What the industry should do next
In terms of where the industry would be well-suited to go next based on this spike in HELOC volume, Lunde says that taking to heart the idea that HELOC lending could serve as a broad indicator of home equity interest — including in reverse mortgages — should be kept in mind by industry professionals.
“The industry should be looking to capitalize on both fronts, continuing to get in front of the consumer and also in front of lenders that can offer reverse but aren’t currently if they’re interested in HELOCs,” he says.
Likewise, Sless says that a renewed HELOC interest could serve as a “golden opportunity” for the reverse mortgage space.

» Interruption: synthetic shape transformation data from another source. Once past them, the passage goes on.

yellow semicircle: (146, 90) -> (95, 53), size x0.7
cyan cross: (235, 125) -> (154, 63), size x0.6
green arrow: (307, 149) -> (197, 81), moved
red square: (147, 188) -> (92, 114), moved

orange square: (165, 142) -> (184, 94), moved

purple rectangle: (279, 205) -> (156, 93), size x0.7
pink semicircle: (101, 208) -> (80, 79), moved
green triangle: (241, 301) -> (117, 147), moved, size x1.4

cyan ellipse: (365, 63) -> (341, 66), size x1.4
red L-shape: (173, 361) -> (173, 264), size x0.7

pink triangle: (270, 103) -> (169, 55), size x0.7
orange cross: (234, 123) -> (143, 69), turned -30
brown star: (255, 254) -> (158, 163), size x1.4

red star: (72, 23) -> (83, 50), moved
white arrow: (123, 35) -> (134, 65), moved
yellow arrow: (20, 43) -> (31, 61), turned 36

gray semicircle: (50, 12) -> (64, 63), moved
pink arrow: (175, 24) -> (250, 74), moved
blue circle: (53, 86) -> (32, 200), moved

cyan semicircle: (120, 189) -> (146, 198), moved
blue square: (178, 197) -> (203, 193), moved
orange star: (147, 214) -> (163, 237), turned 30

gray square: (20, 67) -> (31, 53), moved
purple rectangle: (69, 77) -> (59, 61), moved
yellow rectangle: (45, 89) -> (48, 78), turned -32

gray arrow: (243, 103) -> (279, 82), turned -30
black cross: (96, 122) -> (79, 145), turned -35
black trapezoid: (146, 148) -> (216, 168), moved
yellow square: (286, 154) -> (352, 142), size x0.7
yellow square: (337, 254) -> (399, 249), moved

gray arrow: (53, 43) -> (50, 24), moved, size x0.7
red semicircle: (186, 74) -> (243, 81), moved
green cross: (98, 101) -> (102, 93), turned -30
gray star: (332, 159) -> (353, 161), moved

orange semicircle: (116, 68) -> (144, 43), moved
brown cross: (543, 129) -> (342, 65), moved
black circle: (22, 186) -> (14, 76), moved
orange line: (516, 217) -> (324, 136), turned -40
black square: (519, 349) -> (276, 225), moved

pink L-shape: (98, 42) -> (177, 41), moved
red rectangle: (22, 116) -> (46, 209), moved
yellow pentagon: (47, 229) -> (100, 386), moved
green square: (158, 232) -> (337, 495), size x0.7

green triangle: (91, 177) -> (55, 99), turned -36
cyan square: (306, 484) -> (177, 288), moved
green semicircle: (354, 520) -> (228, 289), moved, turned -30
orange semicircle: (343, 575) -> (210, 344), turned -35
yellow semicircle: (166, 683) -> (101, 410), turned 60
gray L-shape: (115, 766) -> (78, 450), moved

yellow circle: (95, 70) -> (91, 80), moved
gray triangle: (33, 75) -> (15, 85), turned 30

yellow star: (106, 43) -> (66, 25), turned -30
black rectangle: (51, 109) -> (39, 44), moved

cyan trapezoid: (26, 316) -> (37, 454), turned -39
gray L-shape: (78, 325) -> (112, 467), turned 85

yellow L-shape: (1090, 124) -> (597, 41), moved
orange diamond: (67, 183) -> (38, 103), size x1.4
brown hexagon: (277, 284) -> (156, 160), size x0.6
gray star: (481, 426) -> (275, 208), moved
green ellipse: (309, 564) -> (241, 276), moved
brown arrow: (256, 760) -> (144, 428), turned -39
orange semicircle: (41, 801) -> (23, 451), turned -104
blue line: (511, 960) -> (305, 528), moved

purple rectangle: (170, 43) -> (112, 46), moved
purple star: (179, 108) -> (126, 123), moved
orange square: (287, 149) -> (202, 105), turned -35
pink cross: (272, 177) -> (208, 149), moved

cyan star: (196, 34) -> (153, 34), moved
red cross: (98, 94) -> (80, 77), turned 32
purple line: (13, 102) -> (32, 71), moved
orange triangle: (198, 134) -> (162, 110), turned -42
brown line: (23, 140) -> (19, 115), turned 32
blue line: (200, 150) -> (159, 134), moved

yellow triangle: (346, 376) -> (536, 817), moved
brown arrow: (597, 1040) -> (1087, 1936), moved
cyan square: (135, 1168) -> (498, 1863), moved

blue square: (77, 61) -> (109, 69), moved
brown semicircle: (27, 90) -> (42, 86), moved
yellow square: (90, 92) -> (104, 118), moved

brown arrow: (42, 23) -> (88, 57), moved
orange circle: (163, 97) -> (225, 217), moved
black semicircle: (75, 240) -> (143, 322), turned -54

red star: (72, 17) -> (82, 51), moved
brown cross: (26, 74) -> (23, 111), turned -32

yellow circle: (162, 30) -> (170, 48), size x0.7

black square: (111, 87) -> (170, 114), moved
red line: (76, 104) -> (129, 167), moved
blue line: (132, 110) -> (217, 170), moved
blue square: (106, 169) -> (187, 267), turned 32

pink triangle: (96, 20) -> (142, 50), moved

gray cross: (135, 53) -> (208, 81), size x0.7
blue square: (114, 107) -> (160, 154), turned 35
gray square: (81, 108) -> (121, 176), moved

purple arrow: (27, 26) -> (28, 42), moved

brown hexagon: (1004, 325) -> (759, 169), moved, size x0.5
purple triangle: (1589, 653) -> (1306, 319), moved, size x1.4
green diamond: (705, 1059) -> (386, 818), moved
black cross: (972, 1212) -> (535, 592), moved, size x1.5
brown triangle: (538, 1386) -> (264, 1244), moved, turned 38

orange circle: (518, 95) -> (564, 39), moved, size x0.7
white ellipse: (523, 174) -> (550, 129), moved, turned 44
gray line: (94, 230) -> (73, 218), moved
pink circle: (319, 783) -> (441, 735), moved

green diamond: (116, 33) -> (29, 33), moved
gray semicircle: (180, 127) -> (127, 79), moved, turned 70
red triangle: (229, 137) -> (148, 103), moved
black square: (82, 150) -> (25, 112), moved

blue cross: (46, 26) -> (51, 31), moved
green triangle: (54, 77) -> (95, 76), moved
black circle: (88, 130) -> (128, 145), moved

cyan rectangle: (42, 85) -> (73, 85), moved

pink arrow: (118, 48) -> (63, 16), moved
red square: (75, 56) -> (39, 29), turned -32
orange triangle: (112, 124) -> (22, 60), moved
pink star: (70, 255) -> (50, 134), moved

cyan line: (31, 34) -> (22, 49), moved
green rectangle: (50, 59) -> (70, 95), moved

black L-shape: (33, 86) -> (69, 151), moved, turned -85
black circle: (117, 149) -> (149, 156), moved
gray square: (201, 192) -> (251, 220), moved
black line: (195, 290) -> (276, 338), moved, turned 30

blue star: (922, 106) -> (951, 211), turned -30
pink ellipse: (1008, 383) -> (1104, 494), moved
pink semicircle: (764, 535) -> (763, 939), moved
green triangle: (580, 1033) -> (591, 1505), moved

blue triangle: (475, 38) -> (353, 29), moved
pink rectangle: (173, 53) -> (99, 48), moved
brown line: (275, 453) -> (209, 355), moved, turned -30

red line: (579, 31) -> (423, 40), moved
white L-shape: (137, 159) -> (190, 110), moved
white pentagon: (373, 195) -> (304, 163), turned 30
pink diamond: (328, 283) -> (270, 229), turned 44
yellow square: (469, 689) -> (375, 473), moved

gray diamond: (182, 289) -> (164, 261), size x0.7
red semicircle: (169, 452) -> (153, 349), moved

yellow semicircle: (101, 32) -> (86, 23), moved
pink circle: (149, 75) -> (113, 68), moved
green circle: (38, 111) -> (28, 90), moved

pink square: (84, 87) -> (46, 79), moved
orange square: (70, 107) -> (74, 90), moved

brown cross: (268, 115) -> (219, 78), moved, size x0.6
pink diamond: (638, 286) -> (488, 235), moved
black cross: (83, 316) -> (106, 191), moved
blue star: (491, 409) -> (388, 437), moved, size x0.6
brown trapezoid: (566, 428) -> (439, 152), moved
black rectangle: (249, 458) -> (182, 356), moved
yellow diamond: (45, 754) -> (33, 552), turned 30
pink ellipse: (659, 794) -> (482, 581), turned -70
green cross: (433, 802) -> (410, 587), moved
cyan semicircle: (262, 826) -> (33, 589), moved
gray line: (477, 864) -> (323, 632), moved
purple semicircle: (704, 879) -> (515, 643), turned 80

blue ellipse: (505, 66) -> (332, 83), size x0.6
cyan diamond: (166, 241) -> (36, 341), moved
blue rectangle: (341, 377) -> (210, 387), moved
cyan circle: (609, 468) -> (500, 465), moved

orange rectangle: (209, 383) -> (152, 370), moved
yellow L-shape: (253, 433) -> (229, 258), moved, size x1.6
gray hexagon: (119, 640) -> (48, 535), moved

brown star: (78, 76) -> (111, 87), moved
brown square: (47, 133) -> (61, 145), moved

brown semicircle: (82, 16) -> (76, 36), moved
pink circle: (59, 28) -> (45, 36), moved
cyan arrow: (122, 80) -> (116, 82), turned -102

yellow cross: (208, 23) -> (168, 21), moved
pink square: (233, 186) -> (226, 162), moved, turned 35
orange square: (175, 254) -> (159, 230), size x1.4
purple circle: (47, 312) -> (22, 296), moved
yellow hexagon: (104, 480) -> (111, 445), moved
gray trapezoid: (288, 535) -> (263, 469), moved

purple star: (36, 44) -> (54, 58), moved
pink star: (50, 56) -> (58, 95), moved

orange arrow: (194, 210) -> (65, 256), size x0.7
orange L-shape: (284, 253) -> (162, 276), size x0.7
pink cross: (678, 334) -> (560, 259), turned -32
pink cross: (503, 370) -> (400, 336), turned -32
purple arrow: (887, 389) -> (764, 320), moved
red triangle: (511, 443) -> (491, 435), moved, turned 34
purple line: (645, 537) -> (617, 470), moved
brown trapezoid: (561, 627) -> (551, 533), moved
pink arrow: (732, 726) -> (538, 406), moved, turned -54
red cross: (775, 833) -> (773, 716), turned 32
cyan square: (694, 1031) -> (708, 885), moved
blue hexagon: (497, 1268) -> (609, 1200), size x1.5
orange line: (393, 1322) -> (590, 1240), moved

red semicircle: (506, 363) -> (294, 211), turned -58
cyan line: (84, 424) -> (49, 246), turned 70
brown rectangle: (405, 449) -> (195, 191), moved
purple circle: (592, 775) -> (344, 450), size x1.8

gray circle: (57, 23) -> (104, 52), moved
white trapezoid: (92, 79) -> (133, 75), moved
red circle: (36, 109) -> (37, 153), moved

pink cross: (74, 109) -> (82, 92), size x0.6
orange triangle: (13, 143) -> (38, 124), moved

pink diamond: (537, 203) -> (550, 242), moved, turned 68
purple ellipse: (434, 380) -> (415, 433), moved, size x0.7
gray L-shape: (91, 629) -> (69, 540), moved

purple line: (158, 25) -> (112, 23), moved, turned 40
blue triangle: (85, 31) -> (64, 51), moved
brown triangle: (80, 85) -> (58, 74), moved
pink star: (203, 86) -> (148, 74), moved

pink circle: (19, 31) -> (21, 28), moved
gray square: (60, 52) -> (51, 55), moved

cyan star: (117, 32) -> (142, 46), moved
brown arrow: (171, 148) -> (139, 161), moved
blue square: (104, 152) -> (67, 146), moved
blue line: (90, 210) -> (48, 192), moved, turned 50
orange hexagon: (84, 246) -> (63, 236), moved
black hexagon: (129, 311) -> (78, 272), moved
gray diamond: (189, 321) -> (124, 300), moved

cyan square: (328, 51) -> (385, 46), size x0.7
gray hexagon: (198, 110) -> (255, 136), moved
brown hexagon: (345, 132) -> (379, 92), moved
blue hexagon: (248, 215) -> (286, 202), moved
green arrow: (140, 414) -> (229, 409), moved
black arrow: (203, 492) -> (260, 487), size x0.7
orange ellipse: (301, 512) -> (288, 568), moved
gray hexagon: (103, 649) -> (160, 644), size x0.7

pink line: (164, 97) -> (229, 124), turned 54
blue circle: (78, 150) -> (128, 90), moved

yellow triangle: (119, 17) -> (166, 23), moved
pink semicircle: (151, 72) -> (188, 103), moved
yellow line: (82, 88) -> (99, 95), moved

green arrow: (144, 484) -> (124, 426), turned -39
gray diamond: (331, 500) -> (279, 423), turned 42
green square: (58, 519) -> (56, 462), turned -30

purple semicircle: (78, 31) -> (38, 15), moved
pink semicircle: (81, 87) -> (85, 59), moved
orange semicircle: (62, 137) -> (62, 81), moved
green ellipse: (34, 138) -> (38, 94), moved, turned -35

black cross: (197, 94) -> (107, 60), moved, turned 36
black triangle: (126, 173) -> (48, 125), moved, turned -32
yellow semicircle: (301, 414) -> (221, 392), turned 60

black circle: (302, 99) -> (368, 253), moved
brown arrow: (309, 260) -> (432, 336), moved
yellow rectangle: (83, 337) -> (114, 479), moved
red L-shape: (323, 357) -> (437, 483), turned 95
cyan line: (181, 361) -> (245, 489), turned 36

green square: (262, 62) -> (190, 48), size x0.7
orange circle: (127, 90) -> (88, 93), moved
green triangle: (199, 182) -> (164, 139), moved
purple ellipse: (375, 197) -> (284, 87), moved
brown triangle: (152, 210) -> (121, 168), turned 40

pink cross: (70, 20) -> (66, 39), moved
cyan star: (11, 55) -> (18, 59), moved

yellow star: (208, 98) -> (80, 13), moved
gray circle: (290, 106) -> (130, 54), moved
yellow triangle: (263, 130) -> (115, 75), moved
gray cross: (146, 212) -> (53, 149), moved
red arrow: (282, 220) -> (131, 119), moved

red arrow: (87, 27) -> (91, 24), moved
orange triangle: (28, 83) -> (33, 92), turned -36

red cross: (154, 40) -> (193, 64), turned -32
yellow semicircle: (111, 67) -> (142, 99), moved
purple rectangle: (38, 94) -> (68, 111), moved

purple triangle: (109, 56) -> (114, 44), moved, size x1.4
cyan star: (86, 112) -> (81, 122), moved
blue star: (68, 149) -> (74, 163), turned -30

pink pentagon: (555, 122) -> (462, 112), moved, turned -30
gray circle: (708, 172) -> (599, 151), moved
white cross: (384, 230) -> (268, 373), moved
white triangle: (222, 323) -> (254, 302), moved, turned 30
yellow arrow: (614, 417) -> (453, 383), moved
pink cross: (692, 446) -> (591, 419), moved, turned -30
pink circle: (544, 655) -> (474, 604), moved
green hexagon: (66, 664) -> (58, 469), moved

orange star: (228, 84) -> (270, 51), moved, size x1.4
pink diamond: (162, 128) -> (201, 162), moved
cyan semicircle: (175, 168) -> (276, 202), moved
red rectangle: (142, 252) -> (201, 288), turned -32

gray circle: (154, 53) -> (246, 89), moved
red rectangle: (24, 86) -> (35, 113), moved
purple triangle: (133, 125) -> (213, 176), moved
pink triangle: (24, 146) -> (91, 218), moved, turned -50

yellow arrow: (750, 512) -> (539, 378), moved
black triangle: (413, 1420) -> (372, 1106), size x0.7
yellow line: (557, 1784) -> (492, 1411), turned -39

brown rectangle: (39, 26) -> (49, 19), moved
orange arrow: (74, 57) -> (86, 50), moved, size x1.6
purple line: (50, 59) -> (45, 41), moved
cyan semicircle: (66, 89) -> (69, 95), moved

“[That’s particularly true of] the line of credit option as a viable alternative to a traditional HELOC,” he says. “We should be communicating the benefits of a reverse mortgage over more traditional methods of accessing home equity while articulating the similarities between these other options and their reverse cousins. The more we relate reverse loans which are often misunderstood to loans that the consumer better understands, the more comfortable consumers and financial professionals become with our products.”